A related issue, but not one explored in the book, is the difference between operating when the military has control, as in Germany or the early occupation of Iraq, and operating alongside a sovereign state government. The latter situation adds enormous political complexity to an already difficult problem. To the extent that anyone has training for managing such issues it is the diplomats, not the soldiers. And that brings us back to the starting problem of resources, or their lack of management. An alternative solution, to empower the ambassador in combination with the military was offered in an article on “Fixing Fragile States” that I co-authored with admirals Dennis Blair and Eric Olson in 2014.4
The fourth recommendation, that civilian policy leaders “not be seduced by the idea that they can achieve policy objectives from afar by kinetic means alone,” is undoubtedly correct. Unfortunately, we often seem to be going in the opposite direction, defining objectives in military terms alone in Syria and Iraq. One can only hope that when we know more of the new strategies for combatting the Islamic State this impression will prove too dour.
The fifth, and final recommendation is extremely important and is at the heart of many of the lessons that could and should be learned from the case studies. This is a call for the military to develop the capabilities and organizations that are prepared to conduct key governance tasks. Military interventions with a requirement for governance have been a recurring phenomenon for nearly 170 years. Every post–World War II administration since Truman has had such an experience. It is hubris to assume that we will not repeat the experience. Accordingly, Schadlow calls on the Army to “reject the narrowly circumscribed view of the profession of arms as the management of violence.”
The army has and is making progress in developing new concepts. Consolidation is a term that has been added to doctrine and expanded the concept of combined arms according to the author. But there remains a need to fully overcome what Schadlow calls the “denial syndrome” and recognize that the planning for how to achieve political objectives must be fully integrated into both war planning and operations. What might be added, and is probably even more difficult, is the need for both military and civilian professionals to insist that political leaders properly and fully define such objectives before launching military operations. This requirement goes well beyond either the book or what can be achieved by doctrine and training alone. Yet without clear political policy goals it will be difficult to make use of the lessons of the past. PRISM
1 Nadia Schadlow, War and the Art of Governance: Consolidating Success into Political Victory (Georgetown University Press: March 2017).

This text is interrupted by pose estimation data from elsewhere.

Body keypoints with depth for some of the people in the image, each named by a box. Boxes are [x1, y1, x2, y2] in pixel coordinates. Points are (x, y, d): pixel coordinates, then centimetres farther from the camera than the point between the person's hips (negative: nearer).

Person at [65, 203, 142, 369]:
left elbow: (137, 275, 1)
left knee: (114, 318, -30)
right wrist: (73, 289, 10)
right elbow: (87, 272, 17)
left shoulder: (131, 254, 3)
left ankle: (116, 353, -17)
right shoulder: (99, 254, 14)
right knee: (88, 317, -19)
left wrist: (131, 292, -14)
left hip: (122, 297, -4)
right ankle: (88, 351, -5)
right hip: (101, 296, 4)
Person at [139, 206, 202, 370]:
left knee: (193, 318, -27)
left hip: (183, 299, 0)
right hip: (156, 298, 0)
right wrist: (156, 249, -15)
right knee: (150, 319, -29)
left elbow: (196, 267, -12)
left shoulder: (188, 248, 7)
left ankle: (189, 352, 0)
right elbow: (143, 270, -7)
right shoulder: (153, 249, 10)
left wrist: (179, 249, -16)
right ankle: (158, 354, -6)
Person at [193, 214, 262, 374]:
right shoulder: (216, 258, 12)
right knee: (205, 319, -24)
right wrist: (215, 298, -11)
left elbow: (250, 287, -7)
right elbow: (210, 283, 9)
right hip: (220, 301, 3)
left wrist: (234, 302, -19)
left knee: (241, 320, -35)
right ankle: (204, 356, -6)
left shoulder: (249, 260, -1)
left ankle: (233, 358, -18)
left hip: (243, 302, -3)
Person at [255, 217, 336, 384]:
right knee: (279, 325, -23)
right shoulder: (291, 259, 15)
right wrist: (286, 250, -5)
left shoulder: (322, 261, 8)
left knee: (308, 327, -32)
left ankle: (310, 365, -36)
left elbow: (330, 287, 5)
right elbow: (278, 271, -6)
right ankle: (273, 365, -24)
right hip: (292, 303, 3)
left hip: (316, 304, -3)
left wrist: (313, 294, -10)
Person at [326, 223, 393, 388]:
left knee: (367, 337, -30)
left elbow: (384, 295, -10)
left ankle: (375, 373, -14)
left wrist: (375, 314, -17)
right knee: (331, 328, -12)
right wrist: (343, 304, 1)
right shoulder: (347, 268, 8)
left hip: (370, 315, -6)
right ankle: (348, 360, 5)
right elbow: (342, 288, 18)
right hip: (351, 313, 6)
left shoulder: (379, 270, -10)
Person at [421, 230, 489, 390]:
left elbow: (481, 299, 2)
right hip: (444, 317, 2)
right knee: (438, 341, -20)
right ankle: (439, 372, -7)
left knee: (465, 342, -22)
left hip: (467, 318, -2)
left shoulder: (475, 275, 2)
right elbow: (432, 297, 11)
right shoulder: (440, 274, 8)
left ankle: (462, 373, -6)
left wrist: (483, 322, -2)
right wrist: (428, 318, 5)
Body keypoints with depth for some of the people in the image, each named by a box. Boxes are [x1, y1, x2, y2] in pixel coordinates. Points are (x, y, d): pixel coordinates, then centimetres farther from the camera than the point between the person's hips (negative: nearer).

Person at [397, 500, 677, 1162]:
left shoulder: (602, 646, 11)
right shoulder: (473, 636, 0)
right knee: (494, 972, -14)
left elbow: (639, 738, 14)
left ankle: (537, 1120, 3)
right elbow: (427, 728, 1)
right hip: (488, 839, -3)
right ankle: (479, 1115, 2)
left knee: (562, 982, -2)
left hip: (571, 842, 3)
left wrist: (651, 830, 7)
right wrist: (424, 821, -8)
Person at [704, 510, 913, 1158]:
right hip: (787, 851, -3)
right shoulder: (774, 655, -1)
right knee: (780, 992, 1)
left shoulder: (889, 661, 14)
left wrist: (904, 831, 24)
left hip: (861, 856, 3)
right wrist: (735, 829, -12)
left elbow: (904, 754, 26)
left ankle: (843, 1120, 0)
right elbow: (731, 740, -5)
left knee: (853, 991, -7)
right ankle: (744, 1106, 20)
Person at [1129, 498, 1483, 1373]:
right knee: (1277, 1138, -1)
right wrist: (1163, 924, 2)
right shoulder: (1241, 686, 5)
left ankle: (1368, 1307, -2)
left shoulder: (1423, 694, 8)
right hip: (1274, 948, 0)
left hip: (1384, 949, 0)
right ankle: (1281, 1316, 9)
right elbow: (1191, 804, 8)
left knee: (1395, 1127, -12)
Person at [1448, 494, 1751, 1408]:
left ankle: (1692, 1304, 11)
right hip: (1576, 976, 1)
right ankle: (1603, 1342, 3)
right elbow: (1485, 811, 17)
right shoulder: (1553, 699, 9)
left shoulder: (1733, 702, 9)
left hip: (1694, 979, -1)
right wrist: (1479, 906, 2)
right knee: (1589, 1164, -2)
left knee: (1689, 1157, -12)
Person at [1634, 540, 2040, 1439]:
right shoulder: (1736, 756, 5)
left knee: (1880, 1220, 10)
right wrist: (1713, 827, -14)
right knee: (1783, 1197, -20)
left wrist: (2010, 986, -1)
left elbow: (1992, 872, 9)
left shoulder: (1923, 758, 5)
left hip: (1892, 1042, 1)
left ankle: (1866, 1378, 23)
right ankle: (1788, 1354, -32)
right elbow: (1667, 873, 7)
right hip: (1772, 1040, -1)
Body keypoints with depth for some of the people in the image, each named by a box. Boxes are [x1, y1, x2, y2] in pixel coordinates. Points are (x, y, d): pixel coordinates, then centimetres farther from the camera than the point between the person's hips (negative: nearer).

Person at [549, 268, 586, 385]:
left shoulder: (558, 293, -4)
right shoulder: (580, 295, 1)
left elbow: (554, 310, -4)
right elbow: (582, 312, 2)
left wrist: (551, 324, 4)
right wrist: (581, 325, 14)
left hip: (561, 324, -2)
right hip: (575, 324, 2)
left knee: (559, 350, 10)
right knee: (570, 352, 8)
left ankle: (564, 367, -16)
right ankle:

2 The CERP program was designed to allow local commanders in Iraq and Afghanistan access to additional financial assets to respond to urgent humanitarian and reconstruction requirements on behalf of locals.
3 Michael T. Flynn, Matt Pottinger, and Paul D. Batchelor, “Fixing Intelligence: A Blueprint for Making Intelligence Relevant in Iraq,” Center for New American Security, January 4, 2010, available at <https://www.cnas.org/publications/reports/fixing-intel-a-blueprint-for-making-intelligence-relevant-in-afghanistan#.VBcy7S5dXCl>.
4 Dennis Blair, Ronald Neumann, Eric Olson, “Fixing Fragile States,” The National Interest, August 27, 2014, available at <http://nationalinterest.org/feature/fixing-fragile-states-11125>.
Ambassador Ronald E. Neumann (ret.) is President of the American Academy of Diplomacy. A former U.S. Ambassador to Algeria, Bahrain, and Afghanistan, he also served as a senior official in Iraq from February 2004 to June 2007.